**TO-DO ITEM**
Repeat every line of text in the data below exactly as it appears, and leave the pictures out of your answer.

+++

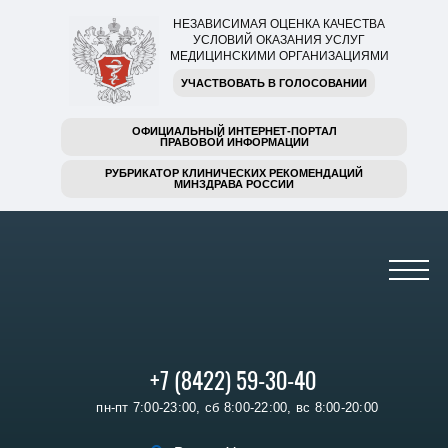
НЕЗАВИСИМАЯ ОЦЕНКА КАЧЕСТВА
УСЛОВИЙ ОКАЗАНИЯ УСЛУГ
МЕДИЦИНСКИМИ ОРГАНИЗАЦИЯМИ
УЧАСТВОВАТЬ В ГОЛОСОВАНИИ
ОФИЦИАЛЬНЫЙ ИНТЕРНЕТ-ПОРТАЛ
ПРАВОВОЙ ИНФОРМАЦИИ
РУБРИКАТОР КЛИНИЧЕСКИХ РЕКОМЕНДАЦИЙ
МИНЗДРАВА РОССИИ
+7 (8422) 59-30-40
пн-пт 7:00-23:00, сб 8:00-22:00, вс 8:00-20:00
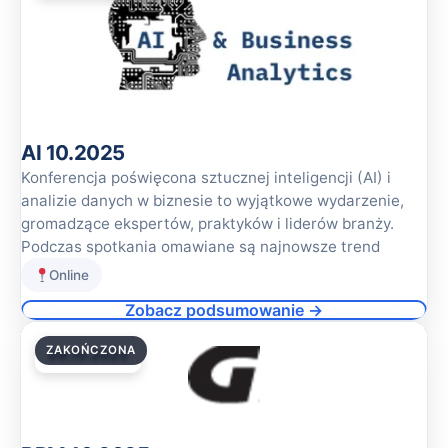
AI 10.2025
Konferencja poświęcona sztucznej inteligencji (AI) i
analizie danych w biznesie to wyjątkowe wydarzenie,
gromadzące ekspertów, praktyków i liderów branży.
Podczas spotkania omawiane są najnowsze trend
Online
Zobacz podsumowanie →
ZAKOŃCZONA
09.10.2025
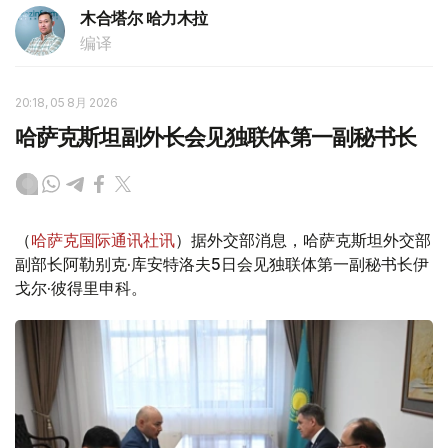
木合塔尔 哈力木拉
编译
20:18, 05 8月 2026
哈萨克斯坦副外长会见独联体第一副秘书长
（
哈萨克国际通讯社讯
）据外交部消息，哈萨克斯坦外交部
副部长阿勒别克·库安特洛夫5日会见独联体第一副秘书长伊
戈尔·彼得里申科。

+++

**RESPONSE**
НЕЗАВИСИМАЯ ОЦЕНКА КАЧЕСТВА
УСЛОВИЙ ОКАЗАНИЯ УСЛУГ
МЕДИЦИНСКИМИ ОРГАНИЗАЦИЯМИ
УЧАСТВОВАТЬ В ГОЛОСОВАНИИ
ОФИЦИАЛЬНЫЙ ИНТЕРНЕТ-ПОРТАЛ
ПРАВОВОЙ ИНФОРМАЦИИ
РУБРИКАТОР КЛИНИЧЕСКИХ РЕКОМЕНДАЦИЙ
МИНЗДРАВА РОССИИ
+7 (8422) 59-30-40
пн-пт 7:00-23:00, сб 8:00-22:00, вс 8:00-20:00
AI 10.2025
Konferencja poświęcona sztucznej inteligencji (AI) i
analizie danych w biznesie to wyjątkowe wydarzenie,
gromadzące ekspertów, praktyków i liderów branży.
Podczas spotkania omawiane są najnowsze trend
Online
Zobacz podsumowanie →
ZAKOŃCZONA
09.10.2025
木合塔尔 哈力木拉
编译
20:18, 05 8月 2026
哈萨克斯坦副外长会见独联体第一副秘书长
（
哈萨克国际通讯社讯
）据外交部消息，哈萨克斯坦外交部
副部长阿勒别克·库安特洛夫5日会见独联体第一副秘书长伊
戈尔·彼得里申科。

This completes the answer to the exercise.